Poema da necessidade


Crônica baseada no "Poema da necessidade", do grande poeta Carlos Drummond de Andrade.
 
- Ora, é preciso casar João! - Já soçobrei as esperanças com o desgraçado. - exprimiu Olavo.

- Paciência é o que eu necessito, caso contrário, enlouquecerei. - Chego em caso fatigado. - Além do João, que me traz sérias dores de cabeça, é  preciso suportar o Antonio e todas as suas exigências, cada vez mais descabidas no trabalho.

- Estou no limiar da minha sanidade mental. - Óbvio Marlene que preciso amar, mas também é preciso odiar Melquíades. - Taí um sujeito folgazão!

- Quem ele acha que é? -- sem dar tempo para Marlene sequer suspirar, Olavo emendou:
- Ninguém é insubstituível no mundo, é preciso substituir nós todos.

- O Brasil está em perigo! É preciso salvar o país. -- advertiu Olavo.

- A descrença é geral, salva as devidas exceções. É preciso crer em Deus! 

Na repartição pública em que trabalhava, Olavo era conhecido por todos, como o "Senhor É Preciso".

Era o seu mantra, a sua filosofia de vida, o seu discurso solene. Praticamente uma religião.

Agora o discurso se invertia momentaneamente. Era Marlene quem adotava o discurso padrão de Olavo.

Na sala-de-estar, Marlene desabava para João.

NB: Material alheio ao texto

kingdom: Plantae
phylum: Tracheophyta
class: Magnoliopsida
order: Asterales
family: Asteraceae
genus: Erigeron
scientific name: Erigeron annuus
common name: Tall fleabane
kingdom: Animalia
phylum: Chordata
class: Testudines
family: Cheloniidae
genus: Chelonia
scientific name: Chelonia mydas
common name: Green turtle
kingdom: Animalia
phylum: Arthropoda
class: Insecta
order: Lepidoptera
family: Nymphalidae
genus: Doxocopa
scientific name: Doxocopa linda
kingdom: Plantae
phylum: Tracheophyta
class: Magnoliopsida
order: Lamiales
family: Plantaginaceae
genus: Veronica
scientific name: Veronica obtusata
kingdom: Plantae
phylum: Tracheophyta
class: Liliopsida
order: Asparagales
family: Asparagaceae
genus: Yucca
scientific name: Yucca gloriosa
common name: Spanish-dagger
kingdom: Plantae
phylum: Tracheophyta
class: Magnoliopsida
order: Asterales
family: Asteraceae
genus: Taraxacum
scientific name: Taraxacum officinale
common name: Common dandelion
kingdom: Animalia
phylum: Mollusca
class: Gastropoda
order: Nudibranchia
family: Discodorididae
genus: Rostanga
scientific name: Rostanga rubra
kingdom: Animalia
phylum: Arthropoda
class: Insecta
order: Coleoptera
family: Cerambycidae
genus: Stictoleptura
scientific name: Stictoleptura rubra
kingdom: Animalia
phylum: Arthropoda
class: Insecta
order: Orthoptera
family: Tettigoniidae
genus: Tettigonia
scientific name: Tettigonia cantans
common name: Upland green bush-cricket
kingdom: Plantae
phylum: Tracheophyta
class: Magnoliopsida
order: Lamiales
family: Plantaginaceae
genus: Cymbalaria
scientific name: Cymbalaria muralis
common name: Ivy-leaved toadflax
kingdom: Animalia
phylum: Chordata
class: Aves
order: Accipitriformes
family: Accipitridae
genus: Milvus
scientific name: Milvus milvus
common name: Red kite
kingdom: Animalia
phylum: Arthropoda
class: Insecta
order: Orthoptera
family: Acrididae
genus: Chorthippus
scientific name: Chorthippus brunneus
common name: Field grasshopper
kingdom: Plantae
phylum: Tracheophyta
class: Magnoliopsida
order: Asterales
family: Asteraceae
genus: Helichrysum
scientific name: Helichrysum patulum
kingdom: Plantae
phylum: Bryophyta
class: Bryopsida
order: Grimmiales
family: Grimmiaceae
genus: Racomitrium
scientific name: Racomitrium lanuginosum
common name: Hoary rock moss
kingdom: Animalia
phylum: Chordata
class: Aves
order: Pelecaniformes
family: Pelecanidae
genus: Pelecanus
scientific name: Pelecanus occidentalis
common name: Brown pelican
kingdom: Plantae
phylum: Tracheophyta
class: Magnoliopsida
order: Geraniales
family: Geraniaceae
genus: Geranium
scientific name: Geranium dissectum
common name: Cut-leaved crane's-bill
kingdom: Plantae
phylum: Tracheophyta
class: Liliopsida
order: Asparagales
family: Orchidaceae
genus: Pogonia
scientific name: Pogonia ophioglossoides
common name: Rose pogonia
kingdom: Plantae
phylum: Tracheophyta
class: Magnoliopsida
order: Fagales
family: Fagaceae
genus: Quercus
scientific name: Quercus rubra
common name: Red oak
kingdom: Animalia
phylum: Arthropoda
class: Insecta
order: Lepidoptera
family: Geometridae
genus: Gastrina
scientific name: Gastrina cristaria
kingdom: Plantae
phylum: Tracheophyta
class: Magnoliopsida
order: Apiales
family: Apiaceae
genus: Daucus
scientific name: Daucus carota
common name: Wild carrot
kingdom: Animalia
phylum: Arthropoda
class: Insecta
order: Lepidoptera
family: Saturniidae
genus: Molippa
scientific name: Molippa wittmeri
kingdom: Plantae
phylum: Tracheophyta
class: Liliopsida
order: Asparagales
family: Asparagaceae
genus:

- Só suporto o rabugento do seu pai, por que não tenho outra opção, filho. É preciso pagar as dívidas. Que criatura infeliz esse desalmado! Além de tudo, é preciso comprar um rádio, e desconectar de toda essa realidade que não me permite viver em paz na minha própria casa.

Os moradores, daquela humilde residência, não viviam um momento feliz. João também tinha lá as suas queixas.

- É preciso esquecer fulana. Só eu, somente eu, sei o que tenho sofrido por fulana. O mais racional nessa hora é não mencionar o nome da ingrata. Oras, vocês ainda, ficam alimentando esse discurso, de que preciso casar.

Olavo, no exato momento, em que mãe e filho concebiam o terrível parto das dores, declamava no botequim a sua verborragia etílica.

- É preciso estudar volupaque. Só assim viveria plenamente em paz. Evidentemente, também é preciso estar sempre bebêdo. Sóbrio não resistiria às agruras da vida.

Todos estranharam Olavo naquele dia. Conheciam minuciosamente a sua filosofia de vida, sua excentricidade. Mas naquele dia, no temível dia, ele extrapolava, discursando em cima de uma cadeira. Uma simples cadeira de botequim.

- É preciso ler Baudelaire, bando de iletrados. Sair da superfície. Viajar pelo âmago da pessoa.

Onde chegaria Olavo e toda a sua explosão de impropérios?

- É preciso colher as flores, de que rezam velhos autores. Quiçá as flores do mal de Baudelaire.

Baudelaire era pronunciado, aliás, tartamudeado. Sim. Era essa a definição mais plausível para o momento. O nome do francês saía aos solavancos.

- Sim, sim, sim Vasconcelos. Não acredito no isolamento social. Não farei como Thoreau, é preciso viver com os homens.

- Ainda nutro esperanças. Não aniquilarei-os, é preciso não assassiná-los.

A tempestade era sentida duplamente. Ora através da avalanche de água que invadia as calçadas, ora na volúpia desenfreada das palavras regurgitadas por Olavo.

Abruptamente o dilúvio irrompeu no botequim. Com o aluvião, Olavo vaticinava o seu derradeiro e fúnebre discurso.

- É preciso ter mãos pálidas e anunciar o FIM DO MUNDO.